Prompt
Switch every "top-left" in the entries below to "upper-left", and reproduce the entries otherwise unchanged.

Stored entries:
= = = =

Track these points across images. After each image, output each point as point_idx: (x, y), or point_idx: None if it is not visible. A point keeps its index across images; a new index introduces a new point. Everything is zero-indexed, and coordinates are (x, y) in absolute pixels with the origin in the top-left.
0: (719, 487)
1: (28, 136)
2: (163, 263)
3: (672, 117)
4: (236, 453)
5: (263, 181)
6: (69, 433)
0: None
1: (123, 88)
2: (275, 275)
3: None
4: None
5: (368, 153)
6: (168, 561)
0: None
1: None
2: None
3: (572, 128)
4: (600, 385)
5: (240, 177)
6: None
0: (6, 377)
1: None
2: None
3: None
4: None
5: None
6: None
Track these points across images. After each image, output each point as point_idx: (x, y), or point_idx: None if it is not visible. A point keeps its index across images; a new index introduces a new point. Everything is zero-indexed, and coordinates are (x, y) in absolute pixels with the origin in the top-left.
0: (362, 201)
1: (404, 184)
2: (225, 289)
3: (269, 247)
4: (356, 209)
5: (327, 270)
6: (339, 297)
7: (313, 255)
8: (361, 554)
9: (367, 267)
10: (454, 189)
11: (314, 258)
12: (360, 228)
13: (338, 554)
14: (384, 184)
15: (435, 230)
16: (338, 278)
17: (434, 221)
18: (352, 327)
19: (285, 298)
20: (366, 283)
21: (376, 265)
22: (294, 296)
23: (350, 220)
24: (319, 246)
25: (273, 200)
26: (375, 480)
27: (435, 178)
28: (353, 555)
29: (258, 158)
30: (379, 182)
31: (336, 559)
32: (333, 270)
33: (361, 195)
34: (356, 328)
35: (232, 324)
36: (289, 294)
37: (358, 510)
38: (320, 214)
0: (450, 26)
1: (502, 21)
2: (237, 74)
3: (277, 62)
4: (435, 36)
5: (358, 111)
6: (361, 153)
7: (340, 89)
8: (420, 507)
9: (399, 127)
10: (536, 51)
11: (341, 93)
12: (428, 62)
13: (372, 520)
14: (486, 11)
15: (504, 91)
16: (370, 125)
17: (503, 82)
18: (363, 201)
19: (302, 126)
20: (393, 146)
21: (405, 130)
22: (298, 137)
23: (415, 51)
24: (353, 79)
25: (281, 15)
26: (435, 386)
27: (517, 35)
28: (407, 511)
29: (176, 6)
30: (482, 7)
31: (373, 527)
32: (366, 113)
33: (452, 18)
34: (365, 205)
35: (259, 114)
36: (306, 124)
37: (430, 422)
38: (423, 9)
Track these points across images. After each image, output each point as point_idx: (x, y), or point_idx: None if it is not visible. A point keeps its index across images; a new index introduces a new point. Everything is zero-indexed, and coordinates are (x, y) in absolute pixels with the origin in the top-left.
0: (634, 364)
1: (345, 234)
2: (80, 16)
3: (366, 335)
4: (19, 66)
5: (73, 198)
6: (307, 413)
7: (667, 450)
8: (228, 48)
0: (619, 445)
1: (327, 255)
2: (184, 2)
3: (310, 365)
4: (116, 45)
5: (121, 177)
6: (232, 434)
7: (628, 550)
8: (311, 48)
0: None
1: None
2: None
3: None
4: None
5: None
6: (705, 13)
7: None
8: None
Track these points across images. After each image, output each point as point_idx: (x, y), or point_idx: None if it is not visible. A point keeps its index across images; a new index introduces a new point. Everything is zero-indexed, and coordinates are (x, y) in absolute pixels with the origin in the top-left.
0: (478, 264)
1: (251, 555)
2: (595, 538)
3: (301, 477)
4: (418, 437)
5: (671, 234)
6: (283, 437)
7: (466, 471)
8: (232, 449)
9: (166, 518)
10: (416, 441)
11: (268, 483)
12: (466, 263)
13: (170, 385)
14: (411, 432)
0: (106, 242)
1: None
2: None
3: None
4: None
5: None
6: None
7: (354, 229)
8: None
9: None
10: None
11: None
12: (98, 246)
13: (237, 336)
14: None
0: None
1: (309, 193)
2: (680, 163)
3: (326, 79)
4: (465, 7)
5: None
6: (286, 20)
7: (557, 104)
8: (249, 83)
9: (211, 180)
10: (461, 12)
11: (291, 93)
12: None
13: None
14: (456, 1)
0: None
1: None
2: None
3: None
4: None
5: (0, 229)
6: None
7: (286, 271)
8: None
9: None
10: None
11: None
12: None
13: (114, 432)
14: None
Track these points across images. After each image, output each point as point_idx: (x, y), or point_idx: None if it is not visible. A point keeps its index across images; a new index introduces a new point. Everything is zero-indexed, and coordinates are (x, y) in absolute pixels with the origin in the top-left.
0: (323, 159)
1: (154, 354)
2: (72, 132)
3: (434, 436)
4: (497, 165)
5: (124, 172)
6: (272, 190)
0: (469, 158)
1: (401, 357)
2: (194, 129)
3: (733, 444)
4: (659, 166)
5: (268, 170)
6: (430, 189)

= = = =

Right answer
Track these points across images. After each image, output each point as point_idx: (x, y), or point_idx: None if it is not visible. A point keeps its index across images; a new index introduces a new point. Everything is zero-indexed, and coordinates are (x, y) in absolute pixels with the origin in the upper-left.
0: (719, 487)
1: (28, 136)
2: (163, 263)
3: (672, 117)
4: (236, 453)
5: (263, 181)
6: (69, 433)
0: None
1: (123, 88)
2: (275, 275)
3: None
4: None
5: (368, 153)
6: (168, 561)
0: None
1: None
2: None
3: (572, 128)
4: (600, 385)
5: (240, 177)
6: None
0: (6, 377)
1: None
2: None
3: None
4: None
5: None
6: None
Track these points across images. After each image, output each point as point_idx: (x, y), or point_idx: None if it is not visible. A point keeps its index across images; a new index introduces a new point. Everything is zero-indexed, and coordinates are (x, y) in absolute pixels with the origin in the upper-left.
0: (362, 201)
1: (404, 184)
2: (225, 289)
3: (269, 247)
4: (356, 209)
5: (327, 270)
6: (339, 297)
7: (313, 255)
8: (361, 554)
9: (367, 267)
10: (454, 189)
11: (314, 258)
12: (360, 228)
13: (338, 554)
14: (384, 184)
15: (435, 230)
16: (338, 278)
17: (434, 221)
18: (352, 327)
19: (285, 298)
20: (366, 283)
21: (376, 265)
22: (294, 296)
23: (350, 220)
24: (319, 246)
25: (273, 200)
26: (375, 480)
27: (435, 178)
28: (353, 555)
29: (258, 158)
30: (379, 182)
31: (336, 559)
32: (333, 270)
33: (361, 195)
34: (356, 328)
35: (232, 324)
36: (289, 294)
37: (358, 510)
38: (320, 214)
0: (450, 26)
1: (502, 21)
2: (237, 74)
3: (277, 62)
4: (435, 36)
5: (358, 111)
6: (361, 153)
7: (340, 89)
8: (420, 507)
9: (399, 127)
10: (536, 51)
11: (341, 93)
12: (428, 62)
13: (372, 520)
14: (486, 11)
15: (504, 91)
16: (370, 125)
17: (503, 82)
18: (363, 201)
19: (302, 126)
20: (393, 146)
21: (405, 130)
22: (298, 137)
23: (415, 51)
24: (353, 79)
25: (281, 15)
26: (435, 386)
27: (517, 35)
28: (407, 511)
29: (176, 6)
30: (482, 7)
31: (373, 527)
32: (366, 113)
33: (452, 18)
34: (365, 205)
35: (259, 114)
36: (306, 124)
37: (430, 422)
38: (423, 9)
Track these points across images. After each image, output each point as point_idx: (x, y), or point_idx: None if it is not visible. A point keeps its index across images; a new index introduces a new point. Everything is zero-indexed, and coordinates are (x, y) in absolute pixels with the origin in the upper-left.
0: (634, 364)
1: (345, 234)
2: (80, 16)
3: (366, 335)
4: (19, 66)
5: (73, 198)
6: (307, 413)
7: (667, 450)
8: (228, 48)
0: (619, 445)
1: (327, 255)
2: (184, 2)
3: (310, 365)
4: (116, 45)
5: (121, 177)
6: (232, 434)
7: (628, 550)
8: (311, 48)
0: None
1: None
2: None
3: None
4: None
5: None
6: (705, 13)
7: None
8: None
Track these points across images. After each image, output each point as point_idx: (x, y), or point_idx: None if it is not visible. A point keeps its index across images; a new index introduces a new point. Everything is zero-indexed, and coordinates are (x, y) in absolute pixels with the origin in the upper-left.
0: (478, 264)
1: (251, 555)
2: (595, 538)
3: (301, 477)
4: (418, 437)
5: (671, 234)
6: (283, 437)
7: (466, 471)
8: (232, 449)
9: (166, 518)
10: (416, 441)
11: (268, 483)
12: (466, 263)
13: (170, 385)
14: (411, 432)
0: (106, 242)
1: None
2: None
3: None
4: None
5: None
6: None
7: (354, 229)
8: None
9: None
10: None
11: None
12: (98, 246)
13: (237, 336)
14: None
0: None
1: (309, 193)
2: (680, 163)
3: (326, 79)
4: (465, 7)
5: None
6: (286, 20)
7: (557, 104)
8: (249, 83)
9: (211, 180)
10: (461, 12)
11: (291, 93)
12: None
13: None
14: (456, 1)
0: None
1: None
2: None
3: None
4: None
5: (0, 229)
6: None
7: (286, 271)
8: None
9: None
10: None
11: None
12: None
13: (114, 432)
14: None
Track these points across images. After each image, output each point as point_idx: (x, y), or point_idx: None if it is not visible. A point keeps its index across images; a new index introduces a new point. Everything is zero-indexed, and coordinates are (x, y) in absolute pixels with the origin in the upper-left.
0: (323, 159)
1: (154, 354)
2: (72, 132)
3: (434, 436)
4: (497, 165)
5: (124, 172)
6: (272, 190)
0: (469, 158)
1: (401, 357)
2: (194, 129)
3: (733, 444)
4: (659, 166)
5: (268, 170)
6: (430, 189)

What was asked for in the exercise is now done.